On December 9 1965, hundreds of witnesses in southern Canada, Michigan, Ohio and Pennsylvania observed a UFO crash from the sky. In March 1966, scientist and UFO investigator Ivan Sanderson compiled an account from various eye witness stories.
The object took six minutes to pass the observed trajectory, from which Sanderson calculated a speed of 1,600 km/h, which, if accurate, would rule out a meteor. Several pilots spoke of being buffeted by shock waves as the thing passed them. There were also stories of a sonic boom and vibrations felt on the ground. The smoke trail was so intense that it remained visible for up to twenty minutes. During the final few miles of its flight the object seemed to change course.
After the impact the police set off the forest. They were subsequently chased away by the military. A few hours later the military team told them they had found nothing.

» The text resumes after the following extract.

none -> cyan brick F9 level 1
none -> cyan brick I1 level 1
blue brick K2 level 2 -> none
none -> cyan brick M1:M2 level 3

In January 1980 UFO investigator Clark McClelland interviewed the assistant fire chief of Kecksburg, James Mayes, and Melvin Reese, another fireman. They reported that their team had come within sixty meters of the object. They had seen an object on the ground that had smashed its way through the trees. Mayes explained how the military had cordoned off the woods and had established a temporary base, complete with telecom link. Fire chief Robert Bitner later confirmed this story. He also said had seen an object that was 1.8m high, 2m wide and some 5m long, clearly not an aircraft. It was resting at an angle on the ground as if it had impacted nearly horizontally. Another fire officer, 'Pete', stated he had seen a ring of bumpers around it into which were described some pictorial symbols. Being of Polish decent he could read Russian and stated that they were not Russian.

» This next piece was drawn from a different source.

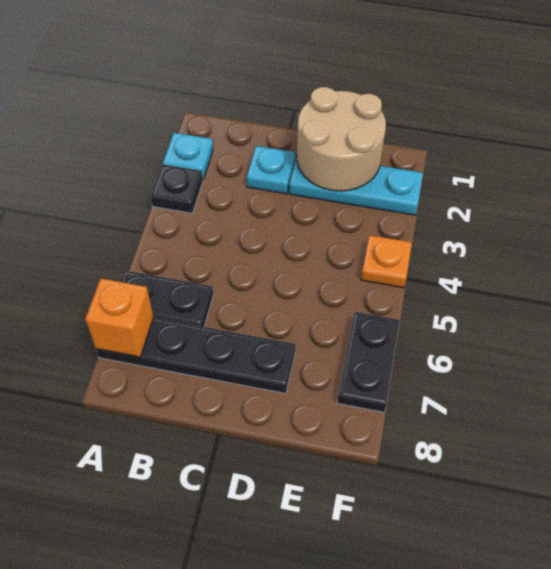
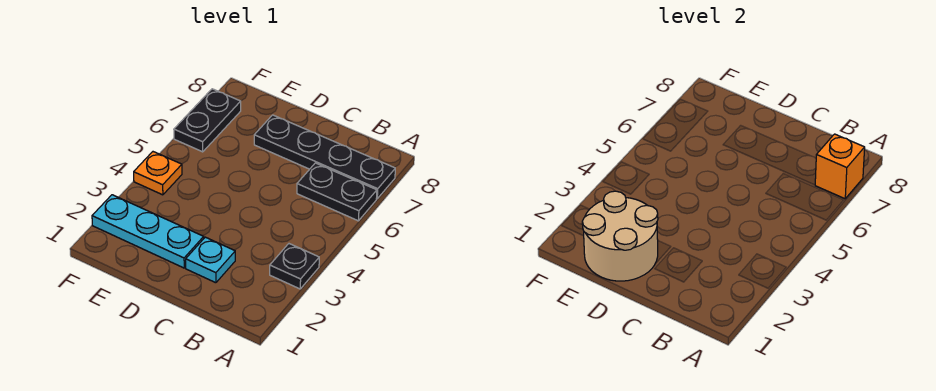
cyan plate A2 level 1 -> none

Researcher Ray Boeche file a Freedom of Information request for more data on the incident. In 1985 30 pages of data were procured. It was insignificant information, except for a memo that said a three man team had been dispatched to the site to pick up an object. The final conclusion of the file was that the UFO was a meteor.

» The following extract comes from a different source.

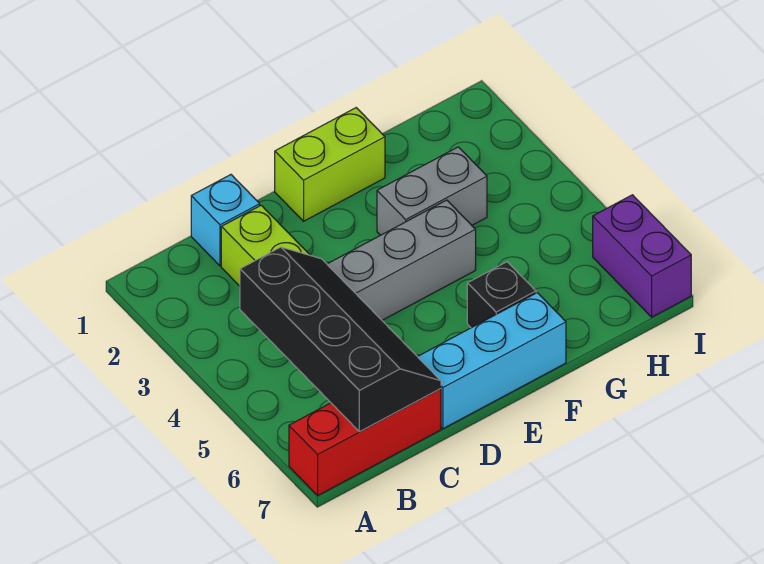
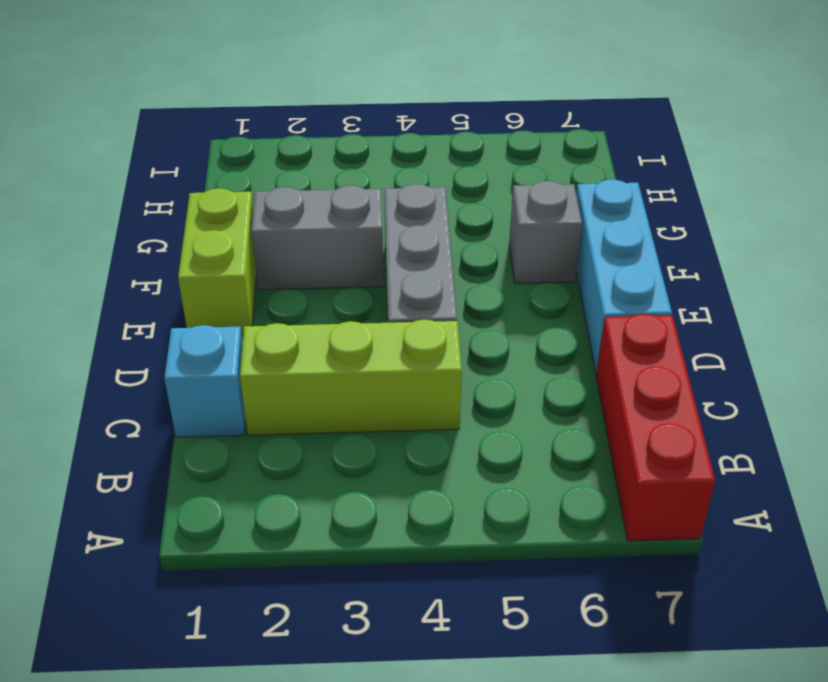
black slope B4:C7 level 2 top B -> none
grey brick F3:G3 level 1 -> grey brick F2:F3 level 1
black brick F6 level 1 -> grey brick F6 level 1
purple brick I6:I7 level 1 -> none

A theory has been proposed that the object was a crashed Russian satellite (Cosmos 96). However, NASA has released data that say that Cosmos 96 reentered Earth's orbit on December 9, 3.15 a.m. The crash took place 13 hours later.
After the US TV series Unsolved Mysteries had reported the case two new witnesses came forward. One was a USAF officer at Lockbourne AFB (near Columbus, Ohio). In the early hours of December 10, a truck arrived by the little used back gate of the base and he was ordered to patrol it. It was a flat-bed with a large tarpaulin on the surface covering a conical object. He was told to shoot anyone who tried to get too close. He was advised the truck was bound for Wright Patterson AFB, which is the reputed home of other crashed saucers.
The other witness was a building contractor who was asked two days later to take a load of 6,500 special bricks to a hangar inside Wright Patterson. When he sneaked a look inside the hangar he saw a bell-shaped device, some 4m. high sitting there. Several men wearing white anti-radiation style suits were inspecting the object. After he had been escorted out he was told that he had just seen an object that would become common knowledge in 20 years time.